[[ Records to use open ]]
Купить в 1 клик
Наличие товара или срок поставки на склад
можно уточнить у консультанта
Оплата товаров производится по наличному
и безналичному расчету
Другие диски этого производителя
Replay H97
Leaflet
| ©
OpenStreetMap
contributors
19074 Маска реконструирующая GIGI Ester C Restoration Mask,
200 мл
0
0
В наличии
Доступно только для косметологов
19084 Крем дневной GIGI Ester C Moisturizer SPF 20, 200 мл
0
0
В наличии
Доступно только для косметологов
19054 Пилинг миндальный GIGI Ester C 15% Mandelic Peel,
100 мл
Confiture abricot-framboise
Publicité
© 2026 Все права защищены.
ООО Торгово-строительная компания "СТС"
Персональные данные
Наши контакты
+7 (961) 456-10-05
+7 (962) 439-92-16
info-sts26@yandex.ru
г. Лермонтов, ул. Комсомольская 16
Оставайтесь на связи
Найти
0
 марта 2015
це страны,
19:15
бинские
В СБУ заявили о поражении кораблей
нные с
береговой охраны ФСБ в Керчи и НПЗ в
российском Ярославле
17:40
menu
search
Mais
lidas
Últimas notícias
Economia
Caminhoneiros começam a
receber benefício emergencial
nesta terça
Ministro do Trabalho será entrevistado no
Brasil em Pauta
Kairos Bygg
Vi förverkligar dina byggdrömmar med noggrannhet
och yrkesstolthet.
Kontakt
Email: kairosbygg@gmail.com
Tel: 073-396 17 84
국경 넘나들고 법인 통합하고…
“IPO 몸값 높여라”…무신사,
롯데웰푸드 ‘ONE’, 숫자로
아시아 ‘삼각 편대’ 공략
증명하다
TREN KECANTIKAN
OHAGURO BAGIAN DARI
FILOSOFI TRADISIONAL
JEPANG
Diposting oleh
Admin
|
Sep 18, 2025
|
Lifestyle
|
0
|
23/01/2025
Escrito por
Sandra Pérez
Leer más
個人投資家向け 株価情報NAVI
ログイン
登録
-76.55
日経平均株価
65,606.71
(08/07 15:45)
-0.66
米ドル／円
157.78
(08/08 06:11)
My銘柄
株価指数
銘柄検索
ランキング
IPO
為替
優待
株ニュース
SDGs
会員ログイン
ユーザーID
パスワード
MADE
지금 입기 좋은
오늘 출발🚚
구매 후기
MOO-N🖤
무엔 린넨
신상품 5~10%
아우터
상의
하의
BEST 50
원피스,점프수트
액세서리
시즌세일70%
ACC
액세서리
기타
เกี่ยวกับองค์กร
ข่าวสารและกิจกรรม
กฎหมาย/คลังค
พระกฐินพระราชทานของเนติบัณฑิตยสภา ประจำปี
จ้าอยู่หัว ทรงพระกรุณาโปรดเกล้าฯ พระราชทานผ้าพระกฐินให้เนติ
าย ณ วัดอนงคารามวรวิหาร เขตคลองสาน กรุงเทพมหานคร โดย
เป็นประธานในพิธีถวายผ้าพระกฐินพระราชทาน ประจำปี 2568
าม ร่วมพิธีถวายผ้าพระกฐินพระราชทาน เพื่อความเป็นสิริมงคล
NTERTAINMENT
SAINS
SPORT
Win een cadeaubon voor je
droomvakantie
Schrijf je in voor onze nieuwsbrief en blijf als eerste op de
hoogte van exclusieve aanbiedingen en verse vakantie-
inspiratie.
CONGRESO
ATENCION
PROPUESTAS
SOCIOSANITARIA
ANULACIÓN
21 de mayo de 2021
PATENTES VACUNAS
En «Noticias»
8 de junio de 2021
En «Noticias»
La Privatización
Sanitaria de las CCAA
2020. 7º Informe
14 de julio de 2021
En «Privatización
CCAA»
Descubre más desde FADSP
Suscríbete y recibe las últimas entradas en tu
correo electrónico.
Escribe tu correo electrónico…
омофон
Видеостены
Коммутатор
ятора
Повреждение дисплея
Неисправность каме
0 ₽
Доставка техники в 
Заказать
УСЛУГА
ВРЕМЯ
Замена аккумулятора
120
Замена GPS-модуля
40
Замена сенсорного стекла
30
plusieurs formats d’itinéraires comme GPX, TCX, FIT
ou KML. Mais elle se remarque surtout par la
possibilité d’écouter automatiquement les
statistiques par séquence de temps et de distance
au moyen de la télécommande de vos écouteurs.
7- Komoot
[[ Records to use closed ]]
▶ _Job item_: Write out again, word for word, the stretch of items from the very beginning through the line that contains "Schrijf je in", including that line.

▶ _Solution_:
Купить в 1 клик
Наличие товара или срок поставки на склад
можно уточнить у консультанта
Оплата товаров производится по наличному
и безналичному расчету
Другие диски этого производителя
Replay H97
Leaflet
| ©
OpenStreetMap
contributors
19074 Маска реконструирующая GIGI Ester C Restoration Mask,
200 мл
0
0
В наличии
Доступно только для косметологов
19084 Крем дневной GIGI Ester C Moisturizer SPF 20, 200 мл
0
0
В наличии
Доступно только для косметологов
19054 Пилинг миндальный GIGI Ester C 15% Mandelic Peel,
100 мл
Confiture abricot-framboise
Publicité
© 2026 Все права защищены.
ООО Торгово-строительная компания "СТС"
Персональные данные
Наши контакты
+7 (961) 456-10-05
+7 (962) 439-92-16
info-sts26@yandex.ru
г. Лермонтов, ул. Комсомольская 16
Оставайтесь на связи
Найти
0
 марта 2015
це страны,
19:15
бинские
В СБУ заявили о поражении кораблей
нные с
береговой охраны ФСБ в Керчи и НПЗ в
российском Ярославле
17:40
menu
search
Mais
lidas
Últimas notícias
Economia
Caminhoneiros começam a
receber benefício emergencial
nesta terça
Ministro do Trabalho será entrevistado no
Brasil em Pauta
Kairos Bygg
Vi förverkligar dina byggdrömmar med noggrannhet
och yrkesstolthet.
Kontakt
Email: kairosbygg@gmail.com
Tel: 073-396 17 84
국경 넘나들고 법인 통합하고…
“IPO 몸값 높여라”…무신사,
롯데웰푸드 ‘ONE’, 숫자로
아시아 ‘삼각 편대’ 공략
증명하다
TREN KECANTIKAN
OHAGURO BAGIAN DARI
FILOSOFI TRADISIONAL
JEPANG
Diposting oleh
Admin
|
Sep 18, 2025
|
Lifestyle
|
0
|
23/01/2025
Escrito por
Sandra Pérez
Leer más
個人投資家向け 株価情報NAVI
ログイン
登録
-76.55
日経平均株価
65,606.71
(08/07 15:45)
-0.66
米ドル／円
157.78
(08/08 06:11)
My銘柄
株価指数
銘柄検索
ランキング
IPO
為替
優待
株ニュース
SDGs
会員ログイン
ユーザーID
パスワード
MADE
지금 입기 좋은
오늘 출발🚚
구매 후기
MOO-N🖤
무엔 린넨
신상품 5~10%
아우터
상의
하의
BEST 50
원피스,점프수트
액세서리
시즌세일70%
ACC
액세서리
기타
เกี่ยวกับองค์กร
ข่าวสารและกิจกรรม
กฎหมาย/คลังค
พระกฐินพระราชทานของเนติบัณฑิตยสภา ประจำปี
จ้าอยู่หัว ทรงพระกรุณาโปรดเกล้าฯ พระราชทานผ้าพระกฐินให้เนติ
าย ณ วัดอนงคารามวรวิหาร เขตคลองสาน กรุงเทพมหานคร โดย
เป็นประธานในพิธีถวายผ้าพระกฐินพระราชทาน ประจำปี 2568
าม ร่วมพิธีถวายผ้าพระกฐินพระราชทาน เพื่อความเป็นสิริมงคล
NTERTAINMENT
SAINS
SPORT
Win een cadeaubon voor je
droomvakantie
Schrijf je in voor onze nieuwsbrief en blijf als eerste op de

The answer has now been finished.